Go through the records that follow and tally the lines with "Thất" in them; answer with the number alone.

[Extracted page text data]
|---|

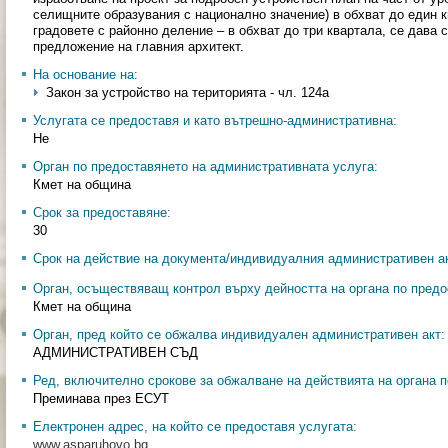
селищните образувания с национално значение) в обхват до един к
градовете с районно деление – в обхват до три квартала, се дава 
предложение на главния архитект.
На основание на:
Закон за устройство на територията - чл. 124а
Услугата се предоставя и като вътрешно-административна:
Не
Орган по предоставянето на административната услуга:
Кмет на община
Срок за предоставяне:
30
Срок на действие на документа/индивидуалния административен ак
Орган, осъществяващ контрол върху дейността на органа по предо
Кмет на община
Орган, пред който се обжалва индивидуален административен акт:
АДМИНИСТРАТИВЕН СЪД
Ред, включително срокове за обжалване на действията на органа п
Преминава през ЕСУТ
Електронен адрес, на който се предоставя услугата:
www.asparuhovo.bg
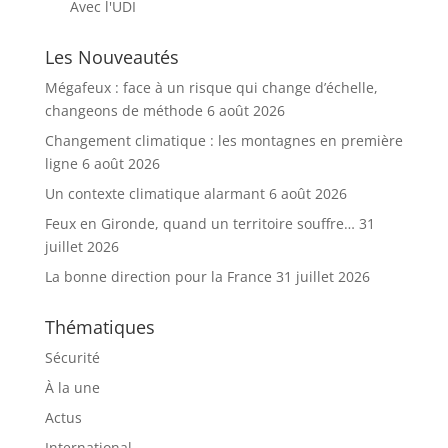
Avec l'UDI
Les Nouveautés
Mégafeux : face à un risque qui change d’échelle,
changeons de méthode
6 août 2026
Changement climatique : les montagnes en première
ligne
6 août 2026
Un contexte climatique alarmant
6 août 2026
Feux en Gironde, quand un territoire souffre…
31
juillet 2026
La bonne direction pour la France
31 juillet 2026
Thématiques
Sécurité
À la une
Actus
International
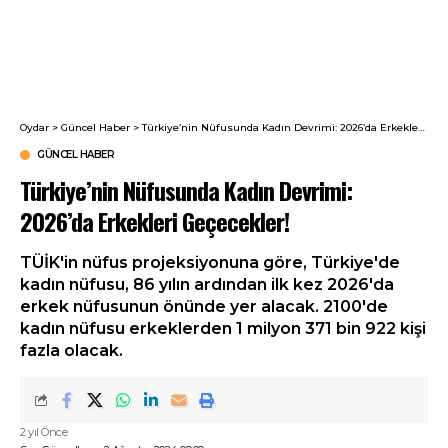
Oydar
>
Güncel Haber
>
Türkiye’nin Nüfusunda Kadın Devrimi: 2026’da Erkekleri Geçecekler!
GÜNCEL HABER
Türkiye’nin Nüfusunda Kadın Devrimi:
2026’da Erkekleri Geçecekler!
TÜİK'in nüfus projeksiyonuna göre, Türkiye'de
kadın nüfusu, 86 yılın ardından ilk kez 2026'da
erkek nüfusunun önünde yer alacak. 2100'de
kadın nüfusu erkeklerden 1 milyon 371 bin 922 kişi
fazla olacak.
2 yıl Önce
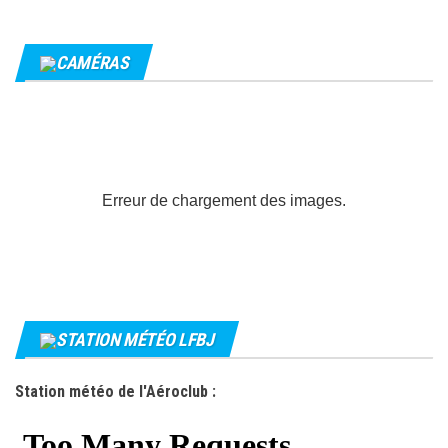
CAMÉRAS
Erreur de chargement des images.
STATION MÉTÉO LFBJ
Station météo de l'Aéroclub :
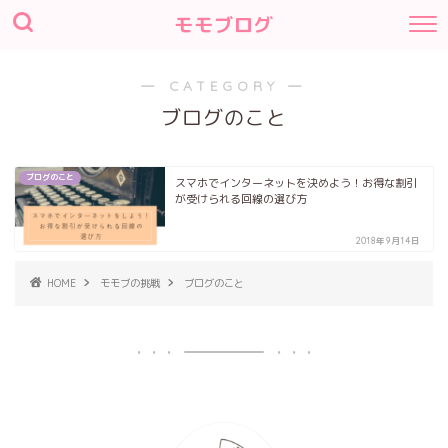
モモブログ
― CATEGORY ―
ブログのこと
ブログのこと
スマホでインターネットを決めよう！お得な割引
が受けられる回線の選び方
2018年9月14日
HOME
モモブの挑戦
ブログのこと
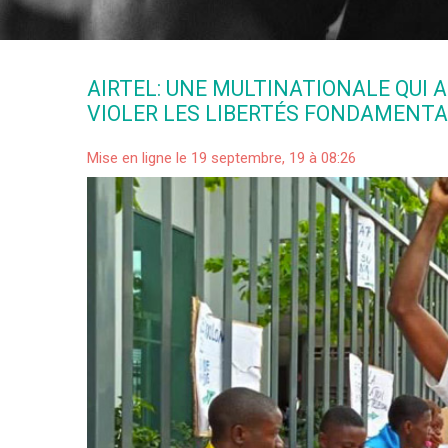
AIRTEL: UNE MULTINATIONALE QUI 
VIOLER LES LIBERTÉS FONDAMENTA
Mise en ligne le 19 septembre, 19 à 08:26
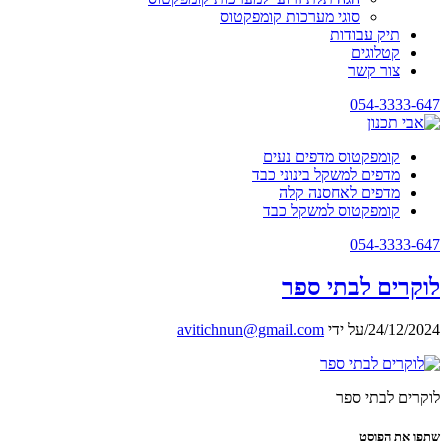
סוגי מערכות קומפקטוס
תיק עבודות
קטלוגים
צור קשר
054-3333-647
קומפקטוס מדפים נעים
מדפים למשקל בינוני כבד
מדפים לאחסנה קלה
קומפקטוס למשקל כבד
054-3333-647
לוקרים לבתי ספר
24/12/2024
/
על ידי
avitichnun@gmail.com
לוקרים לבתי ספר
שתפו את הפוסט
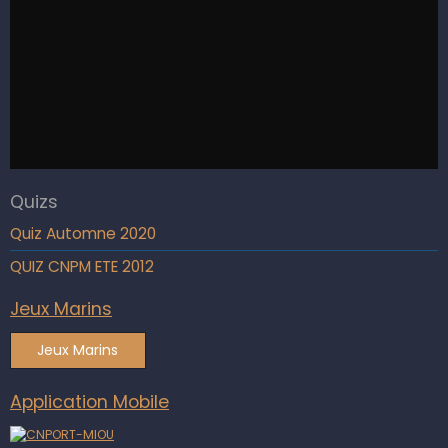
Quizs
Quiz Automne 2020
QUIZ CNPM ETE 2012
Jeux Marins
Jeux Marins
Application Mobile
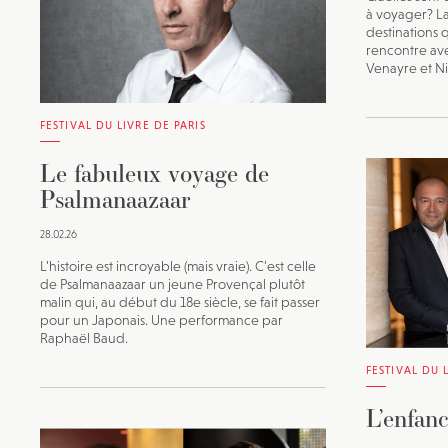
à voyager? La
destinations 
rencontre ave
Venayre et N
FESTIVAL DU LIVRE DE PARIS
Le fabuleux voyage de
Psalmanaazaar
28.02.26
L’histoire est incroyable (mais vraie). C’est celle
de Psalmanaazaar un jeune Provençal plutôt
malin qui, au début du 18e siècle, se fait passer
pour un Japonais. Une performance par
Raphaël Baud.
FESTIVAL DU 
L’enfan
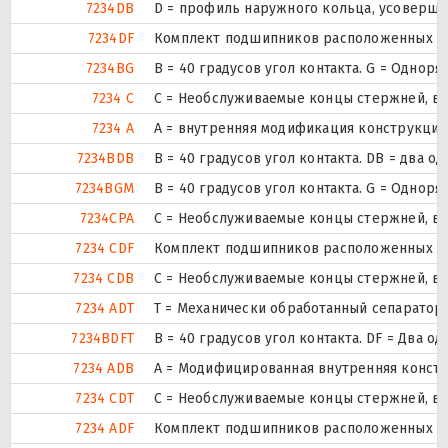
7234DB
D = профиль наружного кольца, усоверше
7234DF
Комплект подшипников расположенных лиц
7234BG
B = 40 градусов угол контакта. G = Одно
7234 C
С = Необслуживаемые концы стержней, вн
7234 A
A = внутренняя модификация конструкции
7234BDB
B = 40 градусов угол контакта. DB = дв
7234BGM
B = 40 градусов угол контакта. G = Одно
7234CPA
С = Необслуживаемые концы стержней, вн
7234 CDF
Комплект подшипников расположенных лиц
7234 CDB
С = Необслуживаемые концы стержней, вн
7234 ADT
T = Механически обработанный сепаратор 
7234BDFT
B = 40 градусов угол контакта. DF = Дв
7234 ADB
A = Модифицированная внутренняя конст
7234 CDT
С = Необслуживаемые концы стержней, вн
7234 ADF
Комплект подшипников расположенных лиц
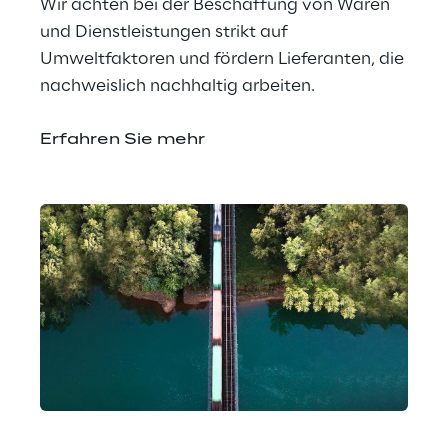
Wir achten bei der Beschaffung von Waren 
und Dienstleistungen strikt auf 
Umweltfaktoren und fördern Lieferanten, die 
nachweislich nachhaltig arbeiten.
Erfahren Sie mehr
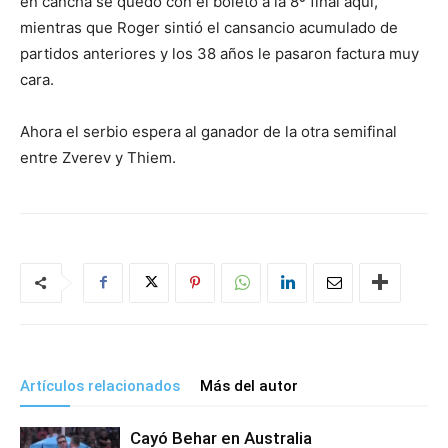
en cancha se quedó con el boleto a la 8º final aquí,
mientras que Roger sintió el cansancio acumulado de
partidos anteriores y los 38 años le pasaron factura muy
cara.
Ahora el serbio espera al ganador de la otra semifinal
entre Zverev y Thiem.
Artículos relacionados
Más del autor
Cayó Behar en Australia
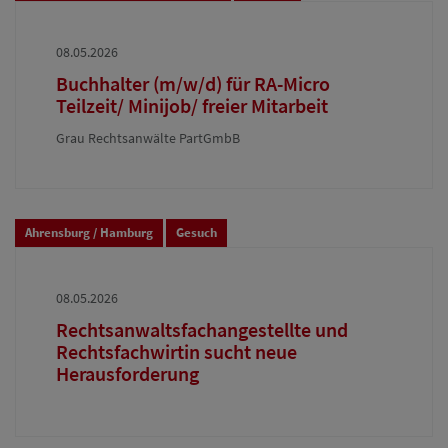
08.05.2026
Buchhalter (m/w/d) für RA-Micro
Teilzeit/ Minijob/ freier Mitarbeit
Grau Rechtsanwälte PartGmbB
Ahrensburg / Hamburg
Gesuch
08.05.2026
Rechtsanwaltsfachangestellte und
Rechtsfachwirtin sucht neue
Herausforderung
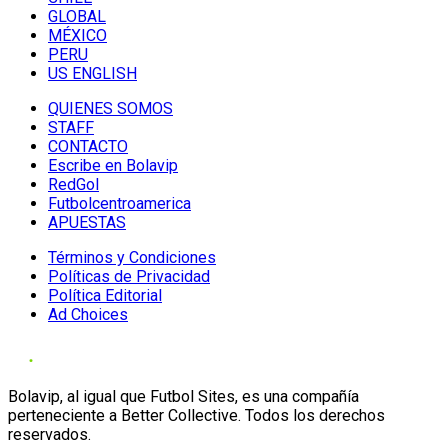
GLOBAL
MÉXICO
PERU
US ENGLISH
QUIENES SOMOS
STAFF
CONTACTO
Escribe en Bolavip
RedGol
Futbolcentroamerica
APUESTAS
Términos y Condiciones
Políticas de Privacidad
Política Editorial
Ad Choices
Bolavip, al igual que Futbol Sites, es una compañía
perteneciente a Better Collective. Todos los derechos
reservados.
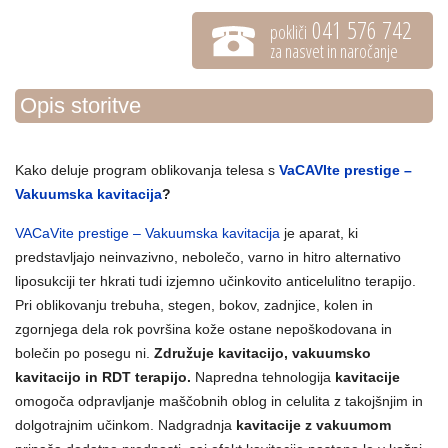
041 576 742
pokliči
za nasvet in naročanje
Opis storitve
Kako deluje program oblikovanja telesa s
VaCAVIte prestige –
Vakuumska kavitacija
?
VACaVite prestige – Vakuumska kavitacija
je aparat, ki
predstavljajo neinvazivno, nebolečo, varno in hitro alternativo
liposukciji ter hkrati tudi izjemno učinkovito anticelulitno terapijo.
Pri oblikovanju trebuha, stegen, bokov, zadnjice, kolen in
zgornjega dela rok površina kože ostane nepoškodovana in
bolečin po posegu ni.
Združuje kavitacijo, vakuumsko
kavitacijo in RDT terapijo.
Napredna tehnologija
kavitacije
omogoča odpravljanje maščobnih oblog in celulita z takojšnjim in
dolgotrajnim učinkom. Nadgradnja
kavitacije z vakuumom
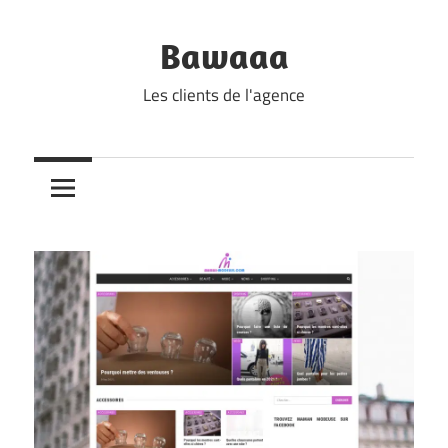
Skip
to
Bawaaa
content
Les clients de l'agence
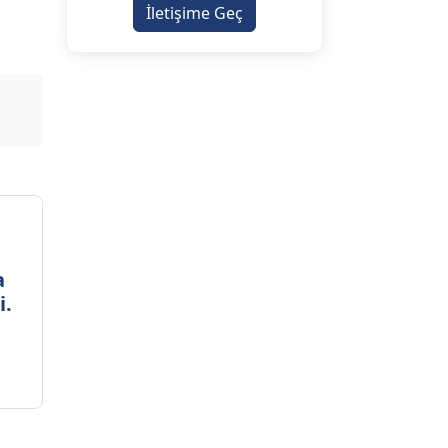
İletişime Geç
a
i.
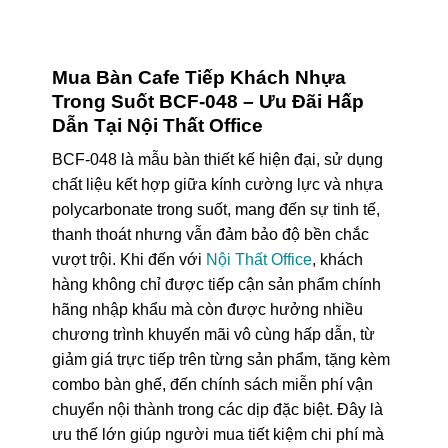
Mua Bàn Cafe Tiếp Khách Nhựa
Trong Suốt BCF-048 – Ưu Đãi Hấp
Dẫn Tại Nội Thất Office
BCF-048 là mẫu bàn thiết kế hiện đại, sử dụng
chất liệu kết hợp giữa kính cường lực và nhựa
polycarbonate trong suốt, mang đến sự tinh tế,
thanh thoát nhưng vẫn đảm bảo độ bền chắc
vượt trội. Khi đến với
Nội Thất Office
, khách
hàng không chỉ được tiếp cận sản phẩm chính
hãng nhập khẩu mà còn được hưởng nhiều
chương trình khuyến mãi vô cùng hấp dẫn, từ
giảm giá trực tiếp trên từng sản phẩm, tặng kèm
combo bàn ghế, đến chính sách miễn phí vận
chuyển nội thành trong các dịp đặc biệt. Đây là
ưu thế lớn giúp người mua tiết kiệm chi phí mà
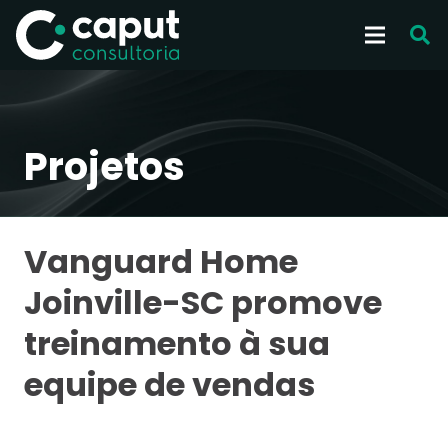
Projetos
Vanguard Home
Joinville-SC promove
treinamento à sua
equipe de vendas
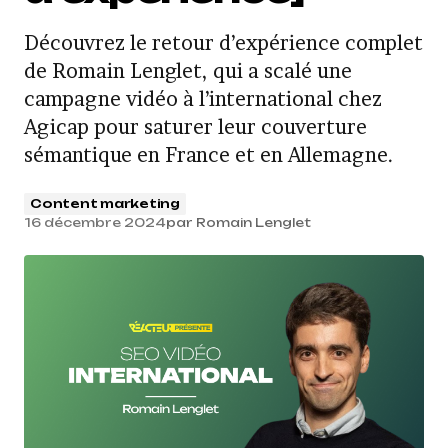
Découvrez le retour d’expérience complet
de Romain Lenglet, qui a scalé une
campagne vidéo à l’international chez
Agicap pour saturer leur couverture
sémantique en France et en Allemagne.
Content marketing
16 décembre 2024
par
Romain Lenglet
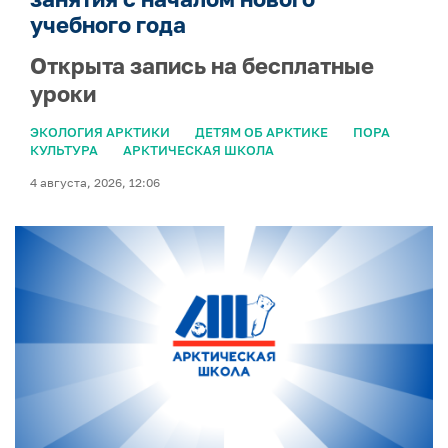
учебного года
Открыта запись на бесплатные
уроки
ЭКОЛОГИЯ АРКТИКИ
ДЕТЯМ ОБ АРКТИКЕ
ПОРА
КУЛЬТУРА
АРКТИЧЕСКАЯ ШКОЛА
4 августа, 2026, 12:06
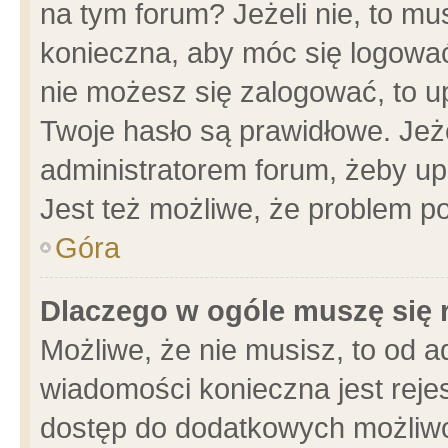
na tym forum? Jeżeli nie, to mus
konieczna, aby móc się logować.
nie możesz się zalogować, to u
Twoje hasło są prawidłowe. Jeżel
administratorem forum, żeby up
Jest też możliwe, że problem p
Góra
Dlaczego w ogóle muszę się 
Możliwe, że nie musisz, to od a
wiadomości konieczna jest rejes
dostęp do dodatkowych możliwoś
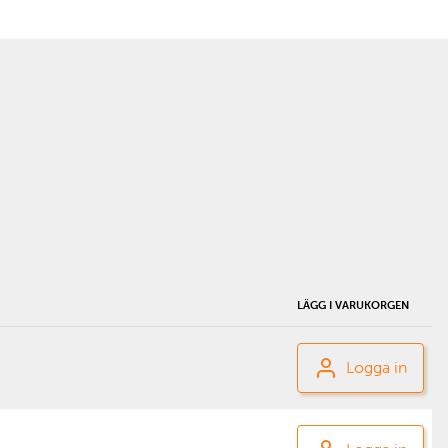
LÄGG I VARUKORGEN
Logga in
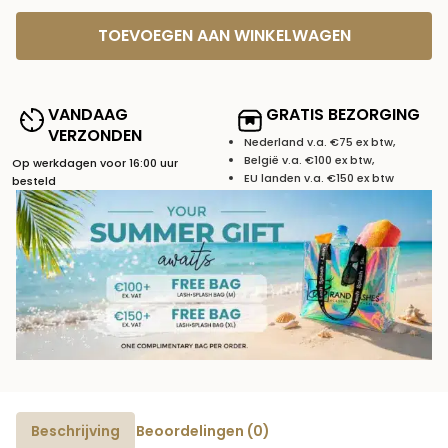
TOEVOEGEN AAN WINKELWAGEN
VANDAAG
GRATIS BEZORGING
VERZONDEN
Nederland v.a. €75 ex btw,
België v.a. €100 ex btw,
Op werkdagen voor 16:00 uur
EU landen v.a. €150 ex btw
besteld
Beschrijving
Beoordelingen (0)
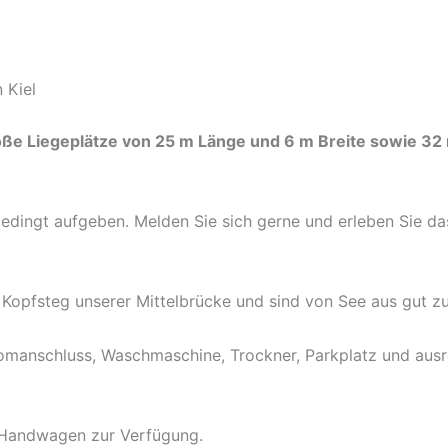
 Kiel
ße Liegeplätze von 25 m Länge und 6 m Breite sowie 32 m
edingt aufgeben. Melden Sie sich gerne und erleben Sie da
Kopfsteg unserer Mittelbrücke und sind von See aus gut zu
omanschluss, Waschmaschine, Trockner, Parkplatz und ausr
e Handwagen zur Verfügung.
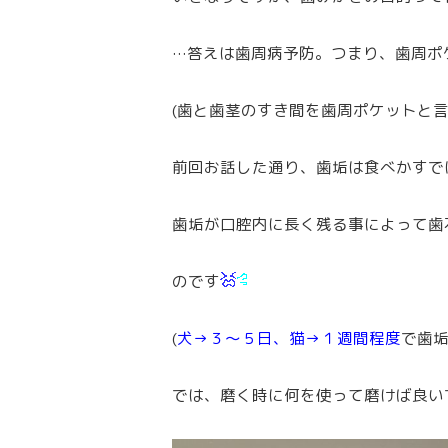
…答えは歯周病予防。つまり、歯周ポ
(歯と歯茎のすき間を歯周ポケットと言
前回お話した通り、歯垢は食べかすで
歯垢が口腔内に長く残る事によって歯
のです
(
犬→３～５日、猫→１週間程度
で歯
では、磨く時に何を使って磨けば良い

|---|

**Solution to the exercise**
2